Le céramide est une molécule lipidique, impliquée dans une variété de processus cellulaires, tels que l’apoptose, la senescence et l’inhibition de la prolifération. De manière intéressante, un traitement des cellules tumorales sensibles à la doxorubicine induit une augmentation de céramide. Cette augmentation n’est pas retrouvée dans les cellules tumorales résistantes, suggérant que la quantité de céramide peut jouer un rôle sur la chimiorésistance (Liu et al 2001). Ainsi, la doxorubicine bloque la prolifération cellulaire en stimulant la synthèse du céramide et donc l’apoptose. Des études récentes ont suggéré que la doxorubicine favorise la synthèse du céramide en augmentant la protéolyse de la protéine membranaire CREB3L1 (Cyclic AMP-responsive Element-Binding protein 3-Like protein 1), localisée au niveau des membranes du réticulum endoplasmique et de l’appareil de Golgi. La protéolyse de CREB3L1 libère son domaine amino-terminal, qui peut transloquer au noyau et inhiber la prolifération cellulaire. De manière intéressante, la production de céramide par la doxorubicine peut induire cette protéolyse. Le niveau d’expression de CREB3L1 est également associé à la sensibilité à la doxorubicine (Denard et al 2012). Pour conclure, le ciblage du céramide par la doxorubicine représente un mécanisme d’action moins connu, mais qui joue un rôle non négligeable dans la cytotoxicité de la doxorubicine.

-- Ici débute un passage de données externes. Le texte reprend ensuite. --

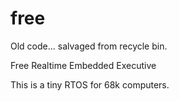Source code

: free
====

Old code... salvaged from recycle bin.

Free Realtime Embedded Executive

This is a tiny RTOS for 68k computers.


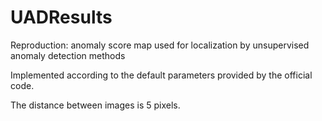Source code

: # UADResults
Reproduction: anomaly score map used for localization by unsupervised anomaly detection methods

Implemented according to the default parameters provided by the official code.

The distance between images is 5 pixels.
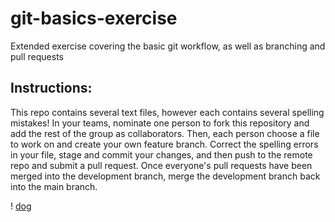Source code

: # git-basics-exercise
Extended exercise covering the basic git workflow, as well as branching and pull requests  
## Instructions:  
This repo contains several text files, however each contains several spelling mistakes! 
In your teams, nominate one person to fork this repository and add the rest of the group as collaborators. Then, each person choose a file to work on and create your own feature branch. 
Correct the spelling errors in your file, stage and commit your changes, and then push to the remote repo and submit a pull request. Once everyone's pull requests have been merged into the development branch, merge the development branch back into the main branch.

! [dog](https://www.dogingtonpost.com/wp-content/uploads/2020/09/badbreath-min.jpg)


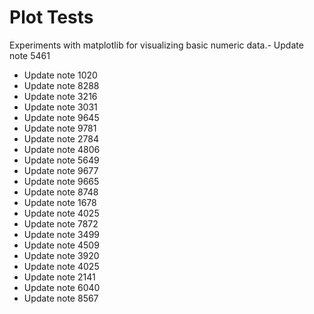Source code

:# Plot Tests

Experiments with matplotlib for visualizing basic numeric data.- Update note 5461
- Update note 1020
- Update note 8288
- Update note 3216
- Update note 3031
- Update note 9645
- Update note 9781
- Update note 2784
- Update note 4806
- Update note 5649
- Update note 9677
- Update note 9665
- Update note 8748
- Update note 1678
- Update note 4025
- Update note 7872
- Update note 3499
- Update note 4509
- Update note 3920
- Update note 4025
- Update note 2141
- Update note 6040
- Update note 8567
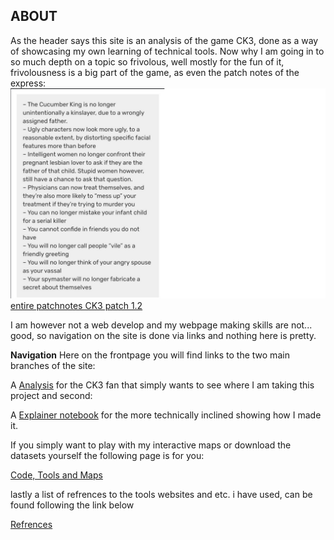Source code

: 
ABOUT
--
As the header says this site is an analysis of the game CK3, done as a way of showcasing my own learning of technical tools.
Now why I am going in to so much depth on a topic so frivolous, well mostly for the fun of it, frivolousness is a big part of the game, as even the patch notes of the express:
<img src="images/CK3 funny.png" alt="hi" class="inline"/>
[entire patchnotes CK3 patch 1.2](https://www.crusaderkings.com/en/news/dev-diary-45-1-2-patch-notes?utm_source=stcom-owned&utm_medium=social-owned&utm_content=post&utm_campaign=crki3_ck_20201123_cawe_dd)


I am however not a web develop and my webpage making skills are not... good, so navigation on the site is done via links and nothing here is pretty.

**Navigation**
Here on the frontpage you will find links to the two main branches of the site:

A <a href="Analysis.mb">Analysis</a> for the CK3 fan that simply wants to see where I am taking this project and second:

A <a href="/Explainer_notebook">Explainer notebook</a> for the more technically inclined showing how I made it. 

If you simply want to play with my interactive maps or download the datasets yourself the following page is for you:

<a href="/Code,Tools_and_Maps">Code, Tools and Maps</a>

lastly a list of refrences to the tools websites and etc. i have used, can be found following the link below

<a href="/Refrences">Refrences</a>


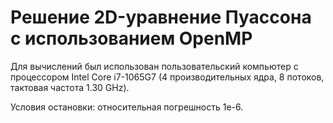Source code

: # Решение 2D-уравнение Пуассона с использованием OpenMP
Для вычислений был использован пользовательский компьютер с процессором Intel Core i7-1065G7 (4 производительных ядра, 8 потоков, тактовая частота 1.30 GHz).

Условия остановки: относительная погрешность 1e-6. 
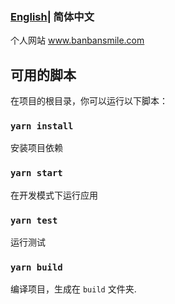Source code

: ### [English](README.md)| 简体中文



个人网站  www.banbansmile.com



## 可用的脚本

在项目的根目录，你可以运行以下脚本：


### `yarn install`

安装项目依赖

### `yarn start`

在开发模式下运行应用<br />

### `yarn test`

运行测试

### `yarn build`

编译项目，生成在 `build` 文件夹.<br />

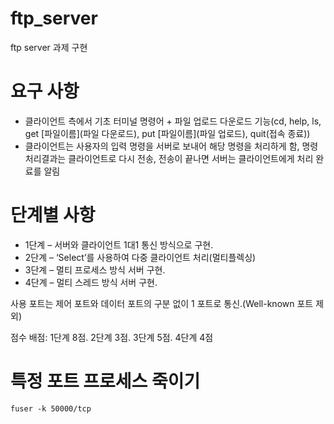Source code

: # ftp_server
ftp server 과제 구현

# 요구 사항
* 클라이언트 측에서 기초 터미널 명령어 + 파일 업로드 다운로드 기능(cd, help, ls, get [파일이름](파일 다운로드), put [파일이름](파일 업로드), quit(접속 종료))
* 클라이언트는 사용자의 입력 명령을 서버로 보내어 해당 명령을 처리하게 함, 명령 처리결과는 클라이언트로 다시 전송, 전송이 끝나면 서버는 클라이언트에게 처리 완료를 알림


# 단계별 사항
* 1단계 – 서버와 클라이언트 1대1 통신 방식으로 구현.
* 2단계 – ‘Select’를 사용하여 다중 클라이언트 처리(멀티플렉싱)
* 3단계 – 멀티 프로세스 방식 서버 구현.
* 4단계 – 멀티 스레드 방식 서버 구현.

사용 포트는 제어 포트와 데이터 포트의 구분 없이 1 포트로 통신.(Well-known 포트 제외)

점수 배점: 1단계 8점. 2단계 3점. 3단계 5점. 4단계 4점

# 특정 포트 프로세스 죽이기
`fuser -k 50000/tcp`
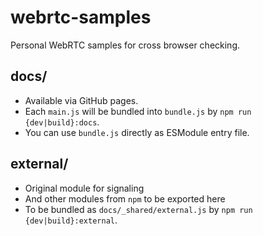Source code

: # webrtc-samples

Personal WebRTC samples for cross browser checking.

## docs/

- Available via GitHub pages.
- Each `main.js` will be bundled into `bundle.js` by `npm run {dev|build}:docs`.
- You can use `bundle.js` directly as ESModule entry file.

## external/

- Original module for signaling
- And other modules from `npm` to be exported here
- To be bundled as `docs/_shared/external.js` by `npm run {dev|build}:external`.
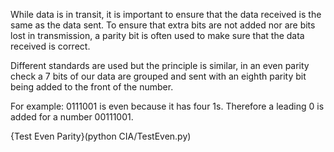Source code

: While data is in transit, it is important to ensure that the data received is the same as the data sent.  To ensure that extra bits are not added nor are bits lost in transmission, a parity bit is often used to make sure that the data received is correct.

Different standards are used but the principle is similar, in an even parity check a 7 bits of our data are grouped and sent with an eighth parity bit being added to the front of the number.

For example:
0111001 is even because it has four 1s.  Therefore a leading 0 is added for a number 00111001.

{Test Even Parity}(python CIA/TestEven.py)
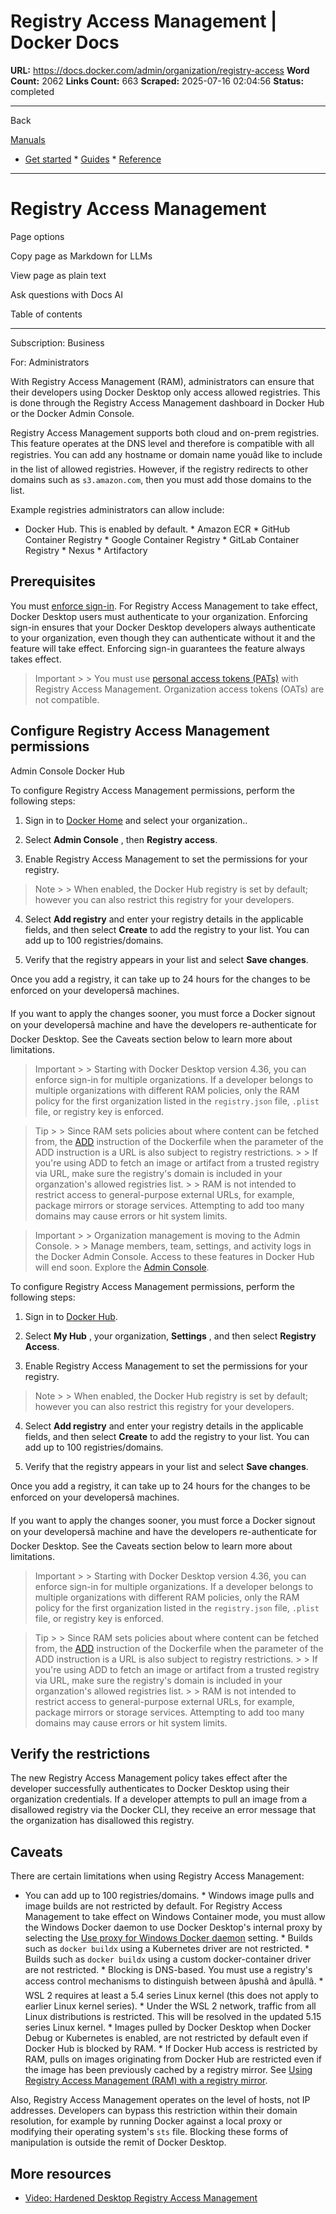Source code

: # Registry Access Management | Docker Docs

**URL:** https://docs.docker.com/admin/organization/registry-access
**Word Count:** 2062
**Links Count:** 663
**Scraped:** 2025-07-16 02:04:56
**Status:** completed

---

Back

[Manuals](https://docs.docker.com/manuals/)

  * [Get started](https://docs.docker.com/get-started/)   * [Guides](https://docs.docker.com/guides/)   * [Reference](https://docs.docker.com/reference/)

* * *

# Registry Access Management

Page options

Copy page as Markdown for LLMs

View page as plain text

Ask questions with Docs AI

Table of contents

* * *

Subscription: Business

For: Administrators

With Registry Access Management \(RAM\), administrators can ensure that their developers using Docker Desktop only access allowed registries. This is done through the Registry Access Management dashboard in Docker Hub or the Docker Admin Console.

Registry Access Management supports both cloud and on-prem registries. This feature operates at the DNS level and therefore is compatible with all registries. You can add any hostname or domain name youâd like to include in the list of allowed registries. However, if the registry redirects to other domains such as `s3.amazon.com`, then you must add those domains to the list.

Example registries administrators can allow include:

  * Docker Hub. This is enabled by default.   * Amazon ECR   * GitHub Container Registry   * Google Container Registry   * GitLab Container Registry   * Nexus   * Artifactory

## Prerequisites

You must [enforce sign-in](https://docs.docker.com/enterprise/security/enforce-sign-in/). For Registry Access Management to take effect, Docker Desktop users must authenticate to your organization. Enforcing sign-in ensures that your Docker Desktop developers always authenticate to your organization, even though they can authenticate without it and the feature will take effect. Enforcing sign-in guarantees the feature always takes effect.

> Important >  > You must use [personal access tokens \(PATs\)](https://docs.docker.com/security/for-developers/access-tokens/) with Registry Access Management. Organization access tokens \(OATs\) are not compatible.

## Configure Registry Access Management permissions

Admin Console  Docker Hub

To configure Registry Access Management permissions, perform the following steps:

  1. Sign in to [Docker Home](https://app.docker.com/) and select your organization..

  2. Select **Admin Console** , then **Registry access**.

  3. Enable Registry Access Management to set the permissions for your registry.

> Note >  > When enabled, the Docker Hub registry is set by default; however you can also restrict this registry for your developers.

  4. Select **Add registry** and enter your registry details in the applicable fields, and then select **Create** to add the registry to your list. You can add up to 100 registries/domains.

  5. Verify that the registry appears in your list and select **Save changes**.

Once you add a registry, it can take up to 24 hours for the changes to be enforced on your developersâ machines.

If you want to apply the changes sooner, you must force a Docker signout on your developersâ machine and have the developers re-authenticate for Docker Desktop. See the Caveats section below to learn more about limitations.

> Important >  > Starting with Docker Desktop version 4.36, you can enforce sign-in for multiple organizations. If a developer belongs to multiple organizations with different RAM policies, only the RAM policy for the first organization listed in the `registry.json` file, `.plist` file, or registry key is enforced.

> Tip >  > Since RAM sets policies about where content can be fetched from, the [ADD](https://docs.docker.com/reference/dockerfile/#add) instruction of the Dockerfile when the parameter of the ADD instruction is a URL is also subject to registry restrictions. >  > If you're using ADD to fetch an image or artifact from a trusted registry via URL, make sure the registry's domain is included in your organzation's allowed registries list. >  > RAM is not intended to restrict access to general-purpose external URLs, for example, package mirrors or storage services. Attempting to add too many domains may cause errors or hit system limits.

> Important >  > Organization management is moving to the Admin Console. >  > Manage members, team, settings, and activity logs in the Docker Admin Console. Access to these features in Docker Hub will end soon. Explore the [Admin Console](https://app.docker.com/admin).

To configure Registry Access Management permissions, perform the following steps:

  1. Sign in to [Docker Hub](https://hub.docker.com).

  2. Select **My Hub** , your organization, **Settings** , and then select **Registry Access**.

  3. Enable Registry Access Management to set the permissions for your registry.

> Note >  > When enabled, the Docker Hub registry is set by default; however you can also restrict this registry for your developers.

  4. Select **Add registry** and enter your registry details in the applicable fields, and then select **Create** to add the registry to your list. You can add up to 100 registries/domains.

  5. Verify that the registry appears in your list and select **Save changes**.

Once you add a registry, it can take up to 24 hours for the changes to be enforced on your developersâ machines.

If you want to apply the changes sooner, you must force a Docker signout on your developersâ machine and have the developers re-authenticate for Docker Desktop. See the Caveats section below to learn more about limitations.

> Important >  > Starting with Docker Desktop version 4.36, you can enforce sign-in for multiple organizations. If a developer belongs to multiple organizations with different RAM policies, only the RAM policy for the first organization listed in the `registry.json` file, `.plist` file, or registry key is enforced.

> Tip >  > Since RAM sets policies about where content can be fetched from, the [ADD](https://docs.docker.com/reference/dockerfile/#add) instruction of the Dockerfile when the parameter of the ADD instruction is a URL is also subject to registry restrictions. >  > If you're using ADD to fetch an image or artifact from a trusted registry via URL, make sure the registry's domain is included in your organzation's allowed registries list. >  > RAM is not intended to restrict access to general-purpose external URLs, for example, package mirrors or storage services. Attempting to add too many domains may cause errors or hit system limits.

## Verify the restrictions

The new Registry Access Management policy takes effect after the developer successfully authenticates to Docker Desktop using their organization credentials. If a developer attempts to pull an image from a disallowed registry via the Docker CLI, they receive an error message that the organization has disallowed this registry.

## Caveats

There are certain limitations when using Registry Access Management:

  * You can add up to 100 registries/domains.   * Windows image pulls and image builds are not restricted by default. For Registry Access Management to take effect on Windows Container mode, you must allow the Windows Docker daemon to use Docker Desktop's internal proxy by selecting the [Use proxy for Windows Docker daemon](https://docs.docker.com/desktop/settings-and-maintenance/settings/#proxies) setting.   * Builds such as `docker buildx` using a Kubernetes driver are not restricted.   * Builds such as `docker buildx` using a custom docker-container driver are not restricted.   * Blocking is DNS-based. You must use a registry's access control mechanisms to distinguish between âpushâ and âpullâ.   * WSL 2 requires at least a 5.4 series Linux kernel \(this does not apply to earlier Linux kernel series\).   * Under the WSL 2 network, traffic from all Linux distributions is restricted. This will be resolved in the updated 5.15 series Linux kernel.   * Images pulled by Docker Desktop when Docker Debug or Kubernetes is enabled, are not restricted by default even if Docker Hub is blocked by RAM.   * If Docker Hub access is restricted by RAM, pulls on images originating from Docker Hub are restricted even if the image has been previously cached by a registry mirror. See [Using Registry Access Management \(RAM\) with a registry mirror](https://docs.docker.com/docker-hub/image-library/mirror/).

Also, Registry Access Management operates on the level of hosts, not IP addresses. Developers can bypass this restriction within their domain resolution, for example by running Docker against a local proxy or modifying their operating system's `sts` file. Blocking these forms of manipulation is outside the remit of Docker Desktop.

## More resources

  * [Video: Hardened Desktop Registry Access Management](https://www.youtube.com/watch?v=l9Z6WJdJC9A)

94 Figure 28. Résumé des mécanismes d’action cytotoxiques de la doxorubicine. La doxorubicine rentre majoritairement par voie passive dans la cellule. Dans le noyau, elle peut s’intercaler dans l’ADN et inhiber la topoisomérase II, ce qui crée des dommages à l’ADN et la mort cellulaire. La doxorubicine peut être oxydée en structure semiquinone dans la mitochondrie et générer des ROS, par retour à la forme quinone initiale. Les ROS induisent des dommages à l’ADN, la péroxydation des lipides et la mort cellulaire. Enfin la doxorubicine favorise la synthèse de céramide, qui va induire la protéolyse de CREB3L1 membranaire. CREB3L1 peut transloquer au noyau et favoriser la transcription de gènes cibles comme p21, aboutissant à l’arrêt du cycle et la mort cellulaire.